§ **Material provided**

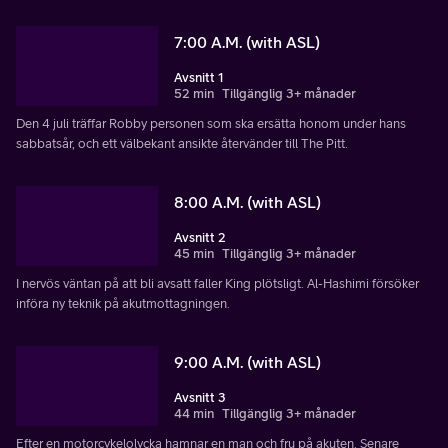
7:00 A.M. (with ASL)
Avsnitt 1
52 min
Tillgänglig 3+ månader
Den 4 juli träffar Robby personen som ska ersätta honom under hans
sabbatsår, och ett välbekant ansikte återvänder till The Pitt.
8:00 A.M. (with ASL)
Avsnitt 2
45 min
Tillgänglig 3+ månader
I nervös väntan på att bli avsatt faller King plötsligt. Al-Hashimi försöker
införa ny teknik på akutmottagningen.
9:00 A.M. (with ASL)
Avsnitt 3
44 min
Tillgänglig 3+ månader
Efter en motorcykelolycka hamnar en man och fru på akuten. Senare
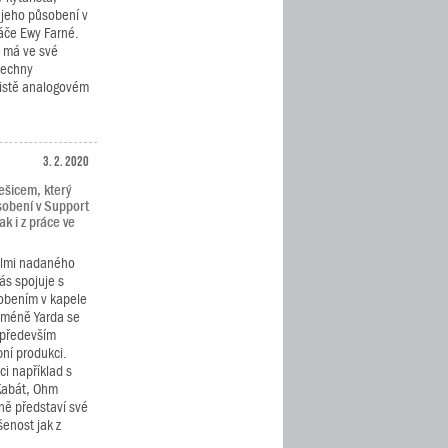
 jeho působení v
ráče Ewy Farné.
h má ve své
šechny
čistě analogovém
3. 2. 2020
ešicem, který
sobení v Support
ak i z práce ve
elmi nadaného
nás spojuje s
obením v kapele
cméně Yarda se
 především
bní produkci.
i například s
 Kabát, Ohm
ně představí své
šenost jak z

§ **Work required**
From the first record to the last, restate everything exactly but omit the pictures.

§ **Task response**
7:00 A.M. (with ASL)
Avsnitt 1
52 min
Tillgänglig 3+ månader
Den 4 juli träffar Robby personen som ska ersätta honom under hans
sabbatsår, och ett välbekant ansikte återvänder till The Pitt.
8:00 A.M. (with ASL)
Avsnitt 2
45 min
Tillgänglig 3+ månader
I nervös väntan på att bli avsatt faller King plötsligt. Al-Hashimi försöker
införa ny teknik på akutmottagningen.
9:00 A.M. (with ASL)
Avsnitt 3
44 min
Tillgänglig 3+ månader
Efter en motorcykelolycka hamnar en man och fru på akuten. Senare
 jeho působení v
ráče Ewy Farné.
h má ve své
šechny
čistě analogovém
3. 2. 2020
ešicem, který
sobení v Support
ak i z práce ve
elmi nadaného
nás spojuje s
obením v kapele
cméně Yarda se
 především
bní produkci.
i například s
 Kabát, Ohm
ně představí své
šenost jak z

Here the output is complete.